We had a blast, with strangers passing j's and shouting along to all the classic lyrics. KRS-One did a fun Hip Hop test, where he rapped O.G. lyrics from all the pioneers of the genre, and would stop and let the audience finish the phrase ... and nearly everyone passed. The music is extra great, of course, but you could also just sit and listen to KRS-One give his super-smart speeches, truly exemplifying the term "Spitting Knowledge". This cat (aka "The Teacha" - for good reason) is so wise, and ultra hip to all the hypocrisy in the world. He spoke to how Racism is in illusion, because Race is an illusion. That we are all one (like I also keep saying). That phones are government tracking devices, and he reminded everyone that when they type "LOL", to be sure to REALLY laugh out loud. To remember the humanity in us all. That "Hip" is your mind, and its knowledge, and "Hop" is the movement. Honestly, we could have just soaked up the wisdom all night, but we both had to work early, and get back to Venice before the big Lyft crowd made its exodus.

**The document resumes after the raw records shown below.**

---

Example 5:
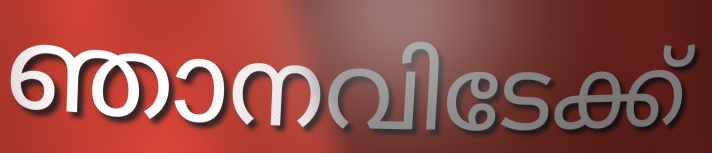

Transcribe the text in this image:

ഞാനവിടേക്ക്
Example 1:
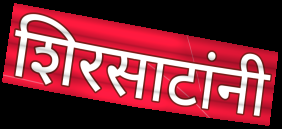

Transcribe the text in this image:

शिरसाटांनी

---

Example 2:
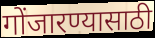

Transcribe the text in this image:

गोंजारण्यासाठी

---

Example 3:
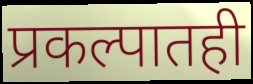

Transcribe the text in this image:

प्रकल्पातही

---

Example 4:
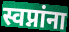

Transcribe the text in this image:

स्वप्नांना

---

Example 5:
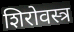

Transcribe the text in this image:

शिरोवस्त्र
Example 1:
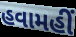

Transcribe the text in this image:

હવામહીં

When we walked outside, we were bummed to see a dude being held on the ground by like four guards, as we'd just talked inside about how great it was that everyone was together in such harmony at a Rap show. It felt gross, and people were hurt, because stretchers were being called for. We got the hell out of there. Just as our Lyft driver pulled up next to the EMT's that had arrived, we spotted the street dog carts, and remembered that we still hadn't eaten. We bribed the driver to wait with the offer of his own dog, and placed our orders (*FYI - the hotdog carts now take credit cards!). All of a sudden, multiple LAPD cars and officers descended on the scene, and the hot dog cart ladies took off running, in a panicked cart race that might have been amusing, had it not been so serious to them. Yeah, they could get a ticket for being there and vending, but it was really more about these times and ICE. We were left not knowing what to do, as our driver already had his dog, we were waiting for ours, and hadn't yet paid the ladies. So we ran after them, and that's how we got the lowdown. Ugh.

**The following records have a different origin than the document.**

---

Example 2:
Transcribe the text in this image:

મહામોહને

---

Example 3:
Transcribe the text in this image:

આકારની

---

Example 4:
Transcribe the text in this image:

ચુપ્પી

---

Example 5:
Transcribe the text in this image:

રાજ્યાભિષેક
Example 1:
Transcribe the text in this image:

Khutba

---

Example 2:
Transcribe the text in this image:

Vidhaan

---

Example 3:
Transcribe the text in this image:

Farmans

It was a kind of surreal end to the night, and also illustrated things that KRS-One had just talked about. That this land we were enjoying a fresh hip hop show on was really Mexico, and we just took it from them. "There can't be a New Mexico, without Mexico. This IS Mexico!" And we watched terrified ladies take off running because they were scared they were going to be kicked out of their ancestors' former home. And be walled off away from here. As I said in yesterday's Blogtown post, echoing the poster at Venice & Abbot Kinney ... "Together we are stronger than any wall."
KRS-One knows this, and urged us all to get on board with that vibe, if we weren't already. The events that unfolded while the man was still performing only put exclamation points on the whole thing. Listen to this dude any chance you get. Stand together. Look out for each other, at all costs. And Boogie DOWN while you're at it. Like Emma Goldman said, "If I can't dance, I don't want to be part of your Revolution." Good thing we can do both.